JUDGES of the National and Supreme Courts in Papua New Guinea (PNG) have been told in no uncertain terms this week that the independence of the third arm of government is being question in the public arena and fears the last bastion of the country's democracy may become a joke within the next 30 years.

Attorney General, Dr. Allan Marat told a ceremonial court sitting in Port Moresby this week that "there are very serious issues being raised in court cases, the media and homes" about the independence of the judges relating to "conflict of interest" issues.

The Attorney General said: "Instances of conflict of interest and independence of judges are numerous. Some have been reported in judgments, some have been addressed administratively within the judiciary itself and some are tormenting the conscience of some judges."

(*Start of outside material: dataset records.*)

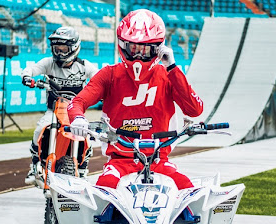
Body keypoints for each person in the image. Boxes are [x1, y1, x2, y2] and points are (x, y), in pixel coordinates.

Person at [68, 9, 204, 190]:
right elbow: (77, 102)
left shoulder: (168, 75)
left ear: (158, 48)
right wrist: (78, 118)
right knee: (104, 192)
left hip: (159, 161)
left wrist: (172, 67)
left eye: (146, 49)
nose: (139, 56)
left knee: (187, 191)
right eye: (133, 48)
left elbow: (195, 109)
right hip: (120, 162)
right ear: (123, 45)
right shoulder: (109, 75)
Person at [21, 26, 99, 184]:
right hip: (53, 111)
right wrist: (26, 76)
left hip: (75, 113)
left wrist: (104, 91)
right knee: (39, 131)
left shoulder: (84, 66)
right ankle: (35, 165)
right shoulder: (49, 63)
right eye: (56, 48)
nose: (59, 53)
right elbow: (32, 68)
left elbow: (99, 78)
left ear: (74, 47)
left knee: (87, 138)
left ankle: (82, 168)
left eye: (63, 48)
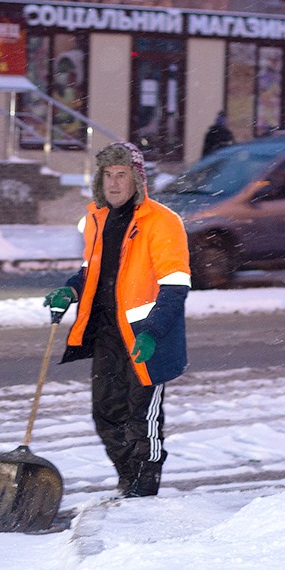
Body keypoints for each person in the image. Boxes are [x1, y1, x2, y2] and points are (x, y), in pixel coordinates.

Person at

"There are signs of maturing dictatorship in PNG and PNG has all the ingredients of corporatocracy, namely major corporations, international banks and colluding governments.

"The influx of mercenaries occur as a matter of course. Manipulation by outside political and commercial interests is increasing and mercenaries have been brought into PNG under the guise of consultants."

The Attorney General said, these developments are hair-raising and called on the courts to be wary of these developments and begin to design appropriate judicial attitudes to address them when they are presented in the court of law.

"There is a trend developing in PNG and the courts must be cognizant of it. More and more young, greedy and immature so-called leaders through their association with foreign economic hit men are becoming greedy and have sold this country to multi-million corporations," the Justice Minister said.

"There is now so much foreign interest at stake in this country. And unless the law enforcers, including the courts wake up to this development....our judiciary is going to be a joke to this corporatocracy in the next 30 to 50 years."

Dr Marat says, closely related to the issue of independence of the judiciary is the undue delays in the delivery of judgments in cases.

"When these young, greedy and immature so-called leaders are referred to the courts for obvious failures to observe the rule of law, their cases come before the courts and then, what happens?"

The Attorney General said judgments are delayed as dates are stretched out for far too long and these immature, greedy so-called leaders continue to govern a people who are crying for justice.

Dr. Marat said, a judge who delays a ruling, is responsible to some extent for additional problems emanating from delayed judgments. He says, such behviour will only entrench corporatocracy in PNG and erode the respect people have for the courts in this country.

"In these circumstance, your honours must take effective measures to defend the mineral, energy and other resources of PNG by handing down judgments as quickly as possible.

"Your decisions whether to reserve judgment for a long period of time or not must be inspired soley by the need to protect national interests and in the unrestricted defense of PNG's sovereign rights," Dr. Marat said.